I’m okay with all that. The longer I live, and the more the past and its associations recede, the less inclined I am to grasp at it.

It wasn’t always so. Years ago, when my folks were still alive and lived in my hometown, I often would slip away for a little tour of my past. The places I’d go wouldn’t necessarily hold fond memories. I’d visit the football practice field, the site of some of my most cherished humiliations, and to this day I can’t even tell you why I’d go there. It was as if by some rude pilgrimage I could change what had been, or at least make my peace with it. I never did and finally got sick of going. One of the advantages of getting older is at some point, you recognize that things were what they were and all the thinking you can do ain’tgonna change that. If you’re lucky and those things weren’t too bad – they really weren’t for me, compared to what I’ve seen others endure – there’s a certain peace in that. Life is nothing if not an exercise in irony.

But this time of year, when the air is thick with memories, you just can’t avoid your past, good or bad. It’s a combination of Christmas, which better be a family time, dammit, and the end of the year, when you inevitably take stock.

I’m one of the luckiest people I know and when you’re in that kind of shape, it’s hard to get real melancholy about all that. I miss my kids, who have grown into fine men, and as much as that I miss what they were. When your kids are little, despite all the crass commercialism and the hassles and the imposition of schedules, there still are moments when these holidays are times of purest wonder. There is that moment when a kid has torn off just enough wrapping to see the present Santa has brought him and seldom are the times a light in a child’s eyes has that quality. For the briefest of seconds – and you know that the older the kid gets, the fewer of them there will be – there is excitement, gratitude and a million other small but cherished feelings. There is magic; that word is overused, but at that moment it’s entirely accurate.

On the other hand, it’s been a lot of years since I’ve stayed up late Christmas Eve putting stuff together. I didn’t really enjoy that.

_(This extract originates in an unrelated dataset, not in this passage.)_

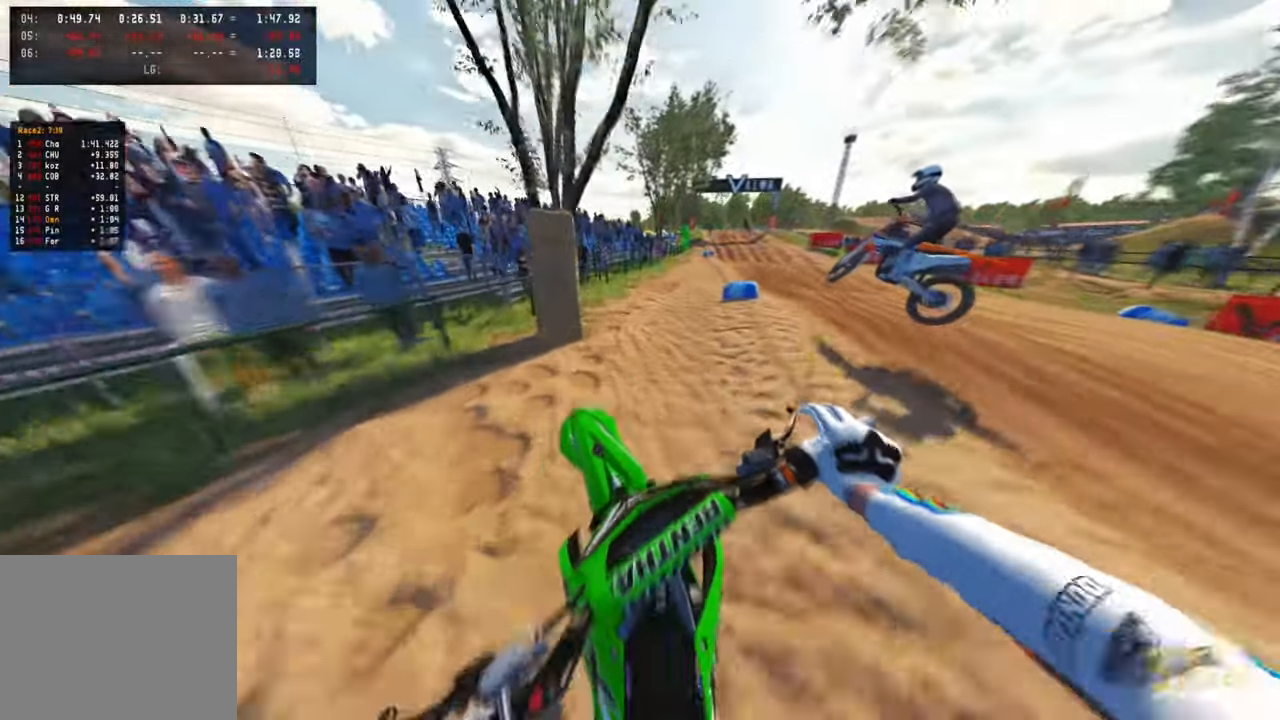
{"buttons": ["R1"], "left_stick": "up", "right_stick": "up-left", "events": [[50, "R3", "up"], [433, "R1", "down"], [450, "left_stick", "up"]]}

Anyway, those times are now nothing more than photos and videotapes and electrical impulses somewhere deep in my brain. And that’s okay. God, it has been said, gave us memory so we could have roses in winter. Among the things that make me a lucky man is that I’ve got a helluva garden.

There is an odd sort of peace (there’s that word again) that comes with the atomization of life. Since I made my big move almost a year ago, it’s happened at an accelerated pace for me. I’m doing things and talking to people I never imagined at this time last year. And in another lucky stroke, I feel like I’m exactly where I should be, even if I wish I could sit down to dinner with my older son and his wife or see a movie with my younger son. Another of life’s lessons is that nothing is all good or all bad. On balance, things are … well, I was going to say pretty good, but the word really is “fabulous.”

So yeah, I miss my family and my friends in the place I lived nearly half my life. I miss looking at the face of a 20-something man and instantly recalling what it was like to hold a smaller version of him against my chest, to feel his then-tiny arms around my neck, to know that for that brief moment between starting and finishing tearing off the wrapping paper I had made him as happy as he could possibly be. I wish I still could give him that.

But as the old saying goes, if wishes were horses, rides would be free. (There’s a less elegant but more accurate expression about wishes, but I can’t say that in a family newspaper.) When my hands hold wishes, now they are less definite; I can wish only that my kids have, on balance, a good life of minimum pain and maximum pleasure.

If that happens, they’ll have their own gardens to tend. That, ultimately, is my fondest Christmas wish for them.